Give every line of the data below as a JSON list of strings, with one string per line and blank lines left out.
== DATA SECTION
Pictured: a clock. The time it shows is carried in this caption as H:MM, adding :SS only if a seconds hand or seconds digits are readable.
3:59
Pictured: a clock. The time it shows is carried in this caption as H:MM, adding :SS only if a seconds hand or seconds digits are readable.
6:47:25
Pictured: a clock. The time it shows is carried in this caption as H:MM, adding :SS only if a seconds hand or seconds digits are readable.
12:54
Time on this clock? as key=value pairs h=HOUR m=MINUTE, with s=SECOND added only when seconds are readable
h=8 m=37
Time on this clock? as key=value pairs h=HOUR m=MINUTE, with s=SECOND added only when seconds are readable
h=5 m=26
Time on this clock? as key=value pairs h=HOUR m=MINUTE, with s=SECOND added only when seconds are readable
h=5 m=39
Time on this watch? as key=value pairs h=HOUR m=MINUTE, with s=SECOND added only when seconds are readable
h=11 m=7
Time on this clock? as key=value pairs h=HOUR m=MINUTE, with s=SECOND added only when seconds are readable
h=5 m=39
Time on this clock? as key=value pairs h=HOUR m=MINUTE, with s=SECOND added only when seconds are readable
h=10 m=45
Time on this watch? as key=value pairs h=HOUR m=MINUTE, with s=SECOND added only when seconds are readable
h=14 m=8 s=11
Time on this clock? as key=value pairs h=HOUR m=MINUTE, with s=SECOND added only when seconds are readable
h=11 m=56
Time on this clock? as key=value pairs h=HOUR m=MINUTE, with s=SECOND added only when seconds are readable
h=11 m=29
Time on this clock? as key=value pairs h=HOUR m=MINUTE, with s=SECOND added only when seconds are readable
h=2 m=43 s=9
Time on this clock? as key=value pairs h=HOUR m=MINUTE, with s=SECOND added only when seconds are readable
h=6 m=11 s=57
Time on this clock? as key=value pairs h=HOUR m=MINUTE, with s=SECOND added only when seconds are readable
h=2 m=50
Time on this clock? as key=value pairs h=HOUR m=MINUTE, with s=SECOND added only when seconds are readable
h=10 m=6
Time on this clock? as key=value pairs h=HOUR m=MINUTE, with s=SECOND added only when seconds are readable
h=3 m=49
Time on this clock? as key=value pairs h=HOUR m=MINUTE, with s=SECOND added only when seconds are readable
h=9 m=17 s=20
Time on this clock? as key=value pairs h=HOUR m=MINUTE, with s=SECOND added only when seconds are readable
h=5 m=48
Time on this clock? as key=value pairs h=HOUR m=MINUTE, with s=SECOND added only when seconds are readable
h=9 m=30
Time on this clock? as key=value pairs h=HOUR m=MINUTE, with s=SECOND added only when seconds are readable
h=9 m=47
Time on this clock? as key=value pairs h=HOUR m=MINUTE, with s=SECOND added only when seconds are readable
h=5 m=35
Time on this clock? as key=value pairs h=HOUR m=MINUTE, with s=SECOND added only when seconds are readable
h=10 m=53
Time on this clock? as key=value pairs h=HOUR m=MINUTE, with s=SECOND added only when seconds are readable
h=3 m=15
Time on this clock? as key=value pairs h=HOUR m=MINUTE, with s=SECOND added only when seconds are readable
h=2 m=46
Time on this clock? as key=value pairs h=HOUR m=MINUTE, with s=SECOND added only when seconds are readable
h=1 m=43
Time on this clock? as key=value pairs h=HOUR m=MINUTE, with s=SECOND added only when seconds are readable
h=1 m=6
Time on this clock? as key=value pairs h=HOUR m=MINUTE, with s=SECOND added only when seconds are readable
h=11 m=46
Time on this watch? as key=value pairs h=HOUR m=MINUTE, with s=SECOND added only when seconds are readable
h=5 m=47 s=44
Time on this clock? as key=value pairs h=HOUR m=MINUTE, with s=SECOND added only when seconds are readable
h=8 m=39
====
§ RESPONSE BELOW:
[
  "Pictured: a clock. The time it shows is carried in this caption as H:MM, adding :SS only if a seconds hand or seconds digits are readable.",
  "3:59",
  "Pictured: a clock. The time it shows is carried in this caption as H:MM, adding :SS only if a seconds hand or seconds digits are readable.",
  "6:47:25",
  "Pictured: a clock. The time it shows is carried in this caption as H:MM, adding :SS only if a seconds hand or seconds digits are readable.",
  "12:54",
  "Time on this clock? as key=value pairs h=HOUR m=MINUTE, with s=SECOND added only when seconds are readable",
  "h=8 m=37",
  "Time on this clock? as key=value pairs h=HOUR m=MINUTE, with s=SECOND added only when seconds are readable",
  "h=5 m=26",
  "Time on this clock? as key=value pairs h=HOUR m=MINUTE, with s=SECOND added only when seconds are readable",
  "h=5 m=39",
  "Time on this watch? as key=value pairs h=HOUR m=MINUTE, with s=SECOND added only when seconds are readable",
  "h=11 m=7",
  "Time on this clock? as key=value pairs h=HOUR m=MINUTE, with s=SECOND added only when seconds are readable",
  "h=5 m=39",
  "Time on this clock? as key=value pairs h=HOUR m=MINUTE, with s=SECOND added only when seconds are readable",
  "h=10 m=45",
  "Time on this watch? as key=value pairs h=HOUR m=MINUTE, with s=SECOND added only when seconds are readable",
  "h=14 m=8 s=11",
  "Time on this clock? as key=value pairs h=HOUR m=MINUTE, with s=SECOND added only when seconds are readable",
  "h=11 m=56",
  "Time on this clock? as key=value pairs h=HOUR m=MINUTE, with s=SECOND added only when seconds are readable",
  "h=11 m=29",
  "Time on this clock? as key=value pairs h=HOUR m=MINUTE, with s=SECOND added only when seconds are readable",
  "h=2 m=43 s=9",
  "Time on this clock? as key=value pairs h=HOUR m=MINUTE, with s=SECOND added only when seconds are readable",
  "h=6 m=11 s=57",
  "Time on this clock? as key=value pairs h=HOUR m=MINUTE, with s=SECOND added only when seconds are readable",
  "h=2 m=50",
  "Time on this clock? as key=value pairs h=HOUR m=MINUTE, with s=SECOND added only when seconds are readable",
  "h=10 m=6",
  "Time on this clock? as key=value pairs h=HOUR m=MINUTE, with s=SECOND added only when seconds are readable",
  "h=3 m=49",
  "Time on this clock? as key=value pairs h=HOUR m=MINUTE, with s=SECOND added only when seconds are readable",
  "h=9 m=17 s=20",
  "Time on this clock? as key=value pairs h=HOUR m=MINUTE, with s=SECOND added only when seconds are readable",
  "h=5 m=48",
  "Time on this clock? as key=value pairs h=HOUR m=MINUTE, with s=SECOND added only when seconds are readable",
  "h=9 m=30",
  "Time on this clock? as key=value pairs h=HOUR m=MINUTE, with s=SECOND added only when seconds are readable",
  "h=9 m=47",
  "Time on this clock? as key=value pairs h=HOUR m=MINUTE, with s=SECOND added only when seconds are readable",
  "h=5 m=35",
  "Time on this clock? as key=value pairs h=HOUR m=MINUTE, with s=SECOND added only when seconds are readable",
  "h=10 m=53",
  "Time on this clock? as key=value pairs h=HOUR m=MINUTE, with s=SECOND added only when seconds are readable",
  "h=3 m=15",
  "Time on this clock? as key=value pairs h=HOUR m=MINUTE, with s=SECOND added only when seconds are readable",
  "h=2 m=46",
  "Time on this clock? as key=value pairs h=HOUR m=MINUTE, with s=SECOND added only when seconds are readable",
  "h=1 m=43",
  "Time on this clock? as key=value pairs h=HOUR m=MINUTE, with s=SECOND added only when seconds are readable",
  "h=1 m=6",
  "Time on this clock? as key=value pairs h=HOUR m=MINUTE, with s=SECOND added only when seconds are readable",
  "h=11 m=46",
  "Time on this watch? as key=value pairs h=HOUR m=MINUTE, with s=SECOND added only when seconds are readable",
  "h=5 m=47 s=44",
  "Time on this clock? as key=value pairs h=HOUR m=MINUTE, with s=SECOND added only when seconds are readable",
  "h=8 m=39"
]